The owner of Quebec’s main flyer distributor announced on Friday it will end the 45-year-old service, forcing more than 50 beleaguered local newspapers to rethink their strategy as well.
Starting in May, the Montreal-based packaging and printing company TC Transcontinental TCL-A-T plans to scrap the flyer bundles, known in Quebec as Publisac — distributed to 2.5 million households outside the city as part of a shift to a thin leaflet delivered by Canada Post.
Weekly newspapers across the province have depended on the door-to-door Publisac service to bring local news to Quebecers’ doorsteps, packaged in a plastic bag alongside grocery store flyers.

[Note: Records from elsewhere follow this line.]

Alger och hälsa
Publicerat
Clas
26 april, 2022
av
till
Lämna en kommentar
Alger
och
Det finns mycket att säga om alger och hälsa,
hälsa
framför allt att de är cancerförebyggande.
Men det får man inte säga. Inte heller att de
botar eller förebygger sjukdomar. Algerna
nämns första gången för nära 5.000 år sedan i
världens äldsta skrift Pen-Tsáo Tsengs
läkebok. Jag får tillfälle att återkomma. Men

Renel Bouchard, president of Icimédias, which owns more than 20 print and online papers across the province, says he now aims to overhaul the company’s distribution plan by delivering editions to select drop-off points — such as local businesses and nursing homes — rather than houses.
Nonetheless, Bouchard remained upbeat.
“According to our figures, 60 to 65 per cent of copies delivered to homes are actually read, whereas at a drop-off point almost 100 per cent of copies will be taken by people who want to read them,” he said in a release.

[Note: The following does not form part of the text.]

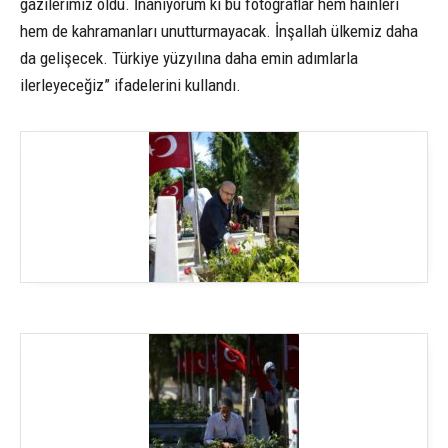
gazilerimiz oldu. İnanıyorum ki bu fotoğraflar hem hainleri
hem de kahramanları unutturmayacak. İnşallah ülkemiz daha
da gelişecek. Türkiye yüzyılına daha emin adımlarla
ilerleyeceğiz” ifadelerini kullandı.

Some weeklies in the U.S. have also found success with the drop-off point model, he added, citing an unnamed paper in Burlington, Vt. with a circulation of 30,000.

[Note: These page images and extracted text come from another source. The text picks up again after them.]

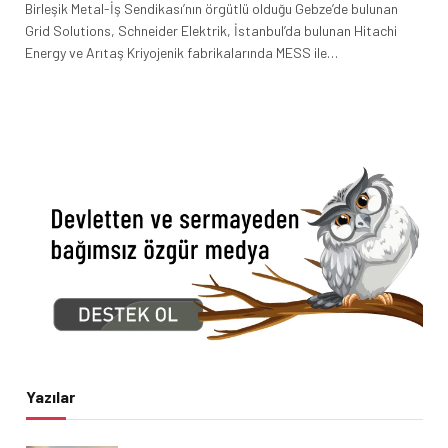
Birleşik Metal-İş Sendikası’nın örgütlü olduğu Gebze’de bulunan
Grid Solutions, Schneider Elektrik, İstanbul’da bulunan Hitachi
Energy ve Arıtaş Kriyojenik fabrikalarında MESS ile…
Yazılar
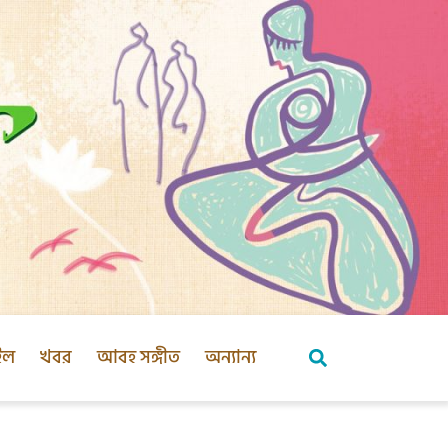
ইল
খবর
আবহ সঙ্গীত
অন্যান্য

Publisac suffered a major blow earlier this year after Montreal Mayor Valerie Plante said flyers would be delivered only to residents who request them, marking a win for environmentalists and prompting criticism from TC Transcontinental.
The move also became the last straw for Métro Média, which declared bankruptcy in September, permanently ending hyperlocal coverage by its more than 30 publications in the province’s two largest cities.
TC Transcontinental said its new leaflet, dubbed Raddar and already in circulation to one million households in the Montreal area, will greatly reduce the volume of paper used and include a digital version.
“At the same time, we regret the impact of the end of Publisac on several weekly newspapers as well as on our distribution partners” — the company has 140 — said Patrick Brayley, a vice-president at TC Transcontinental, in a release.
“Given recent and expected regulatory changes for distribution and their operational and financial impacts, the Publisac model had to evolve.”
In Quebec, Raddar will be rolled out between February and May.
Starting next week in Ontario, the leaflets will land outside one million doors in the Greater Toronto and Hamilton Area formerly served by community newspaper publisher Metroland Media Group.
In September, Metroland — unrelated to Métro Média — announced it would seek bankruptcy protection and shift to an online-only model as one of the country’s largest media conglomerates shut down community news titles. The move meant nearly 70 local papers were lost in Ontario and more than 600 employees lost their jobs.
TC Transcontinental said the Raddar pamphlets will also reach more than 300,000 households in the Vancouver area, where Glacier Media, a large Western Canadian community newspaper publisher, has shuttered news outlets, on top of closures in some other parts of British Columbia.